Lynch had a breakout season in 2024. She helped Duke win the ACC regular season title after going undefeated in conference play and led the Blue Devils to the NCAA semifinals. She registered 7 goals and 10 assists, ranking second in the Atlantic Coast Conference for assists per game and tying for second in Duke program history with 7 regular season assists on the year. In September and October, she recorded 8 straight matches with either a goal or an assist. As a senior in 2025, Lynch started in all but 2 of her 22 appearances and helped the Blue Devils to yet another NCAA semifinal appearance. In November 2025, she earned a spot on the TopDrawerSoccer Team of the Week after tallying 2 assists in Duke's regular-season finale against Clemson and a game-winning goal in Duke's ACC quarterfinal win over Louisville. The accolade capped off an 8-match run in which Lynch recorded a goal contribution in 7 different games.

== Club career ==
During college, Lynch gained experience with River Light FC of the pre-professional USL W League. In the offseason before her junior season at Duke in 2024, she registered 6 goals, 2 assists, and 761 minutes played as she guided River Light to the USL W League playoffs in its first-ever season. Lynch returned to the team in 2025 and made 2 appearances in her second season.

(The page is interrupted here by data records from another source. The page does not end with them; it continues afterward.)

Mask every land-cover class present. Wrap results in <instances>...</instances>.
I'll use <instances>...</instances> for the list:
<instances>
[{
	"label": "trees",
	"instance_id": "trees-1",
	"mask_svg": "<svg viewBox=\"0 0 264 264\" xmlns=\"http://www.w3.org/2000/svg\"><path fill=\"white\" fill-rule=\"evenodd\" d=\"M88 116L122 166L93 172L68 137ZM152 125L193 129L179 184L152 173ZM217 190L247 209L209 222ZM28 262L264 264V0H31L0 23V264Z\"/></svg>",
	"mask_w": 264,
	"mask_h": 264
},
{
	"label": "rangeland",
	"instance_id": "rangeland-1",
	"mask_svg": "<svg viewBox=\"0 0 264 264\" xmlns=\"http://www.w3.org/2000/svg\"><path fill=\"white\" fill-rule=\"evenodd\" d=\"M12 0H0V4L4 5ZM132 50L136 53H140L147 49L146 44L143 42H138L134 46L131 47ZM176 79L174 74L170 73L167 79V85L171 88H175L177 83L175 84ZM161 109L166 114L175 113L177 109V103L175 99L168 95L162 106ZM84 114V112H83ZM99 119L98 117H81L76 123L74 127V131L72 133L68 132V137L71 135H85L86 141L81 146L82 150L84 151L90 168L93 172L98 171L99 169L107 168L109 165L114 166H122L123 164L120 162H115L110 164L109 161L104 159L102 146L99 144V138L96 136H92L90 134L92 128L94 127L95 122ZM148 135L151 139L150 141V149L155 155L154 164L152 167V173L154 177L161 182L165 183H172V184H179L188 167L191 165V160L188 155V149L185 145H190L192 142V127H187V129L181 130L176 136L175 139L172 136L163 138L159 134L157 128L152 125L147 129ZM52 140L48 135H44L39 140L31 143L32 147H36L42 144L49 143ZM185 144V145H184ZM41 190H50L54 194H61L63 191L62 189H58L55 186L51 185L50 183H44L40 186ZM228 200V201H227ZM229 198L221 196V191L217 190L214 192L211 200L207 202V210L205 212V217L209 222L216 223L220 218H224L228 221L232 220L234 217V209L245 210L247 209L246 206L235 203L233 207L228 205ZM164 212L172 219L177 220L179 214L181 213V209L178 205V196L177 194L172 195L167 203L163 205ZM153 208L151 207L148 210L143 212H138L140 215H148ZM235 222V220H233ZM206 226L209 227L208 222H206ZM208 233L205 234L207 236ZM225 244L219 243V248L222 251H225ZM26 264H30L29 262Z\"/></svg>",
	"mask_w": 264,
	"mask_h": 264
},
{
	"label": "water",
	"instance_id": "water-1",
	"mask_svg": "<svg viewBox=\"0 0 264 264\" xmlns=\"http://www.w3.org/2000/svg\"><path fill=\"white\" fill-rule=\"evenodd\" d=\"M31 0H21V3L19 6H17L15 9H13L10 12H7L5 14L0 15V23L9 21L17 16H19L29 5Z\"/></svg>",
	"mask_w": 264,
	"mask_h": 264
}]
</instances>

On January 17, 2026, NWSL expansion club Denver Summit FC announced the signing of Lynch to her first professional contract, a one-year deal, ahead of the team's inaugural season of play. Lynch made her pro debut on March 14, 2026, starting and playing 87 minutes in Denver's first-ever match, a 2–1 loss to Bay FC. She soon became a regular piece for the Summit and was one of only three rookies in the NWSL to start every match of the first four months of the season. In July 2026, she extended her contract with Denver through 2028 with a mutual option for an extra season.

== International career ==
Lynch received her first invitation to the United States under-15 national team at age 13, earning a call-up to a 2017 training camp alongside Eclipse Select teammate Korbin Albert. She continued receiving youth national team invitations throughout her early years, including those to the under-16 and under-17 national teams. In 2019, she logged 4 appearances (2 starts) for the U17 national team.

== Personal life ==
Lynch is the daughter of Art and Jackie Lynch. Her father played soccer at Columbia University from 1984 to 1987. She also has three brothers, two of whom played college soccer as well; one of the two, Sean, played for the Northwestern Wildcats, while the other, Colin, played for the Ohio State Buckeyes and the Case Western Reserve Spartans.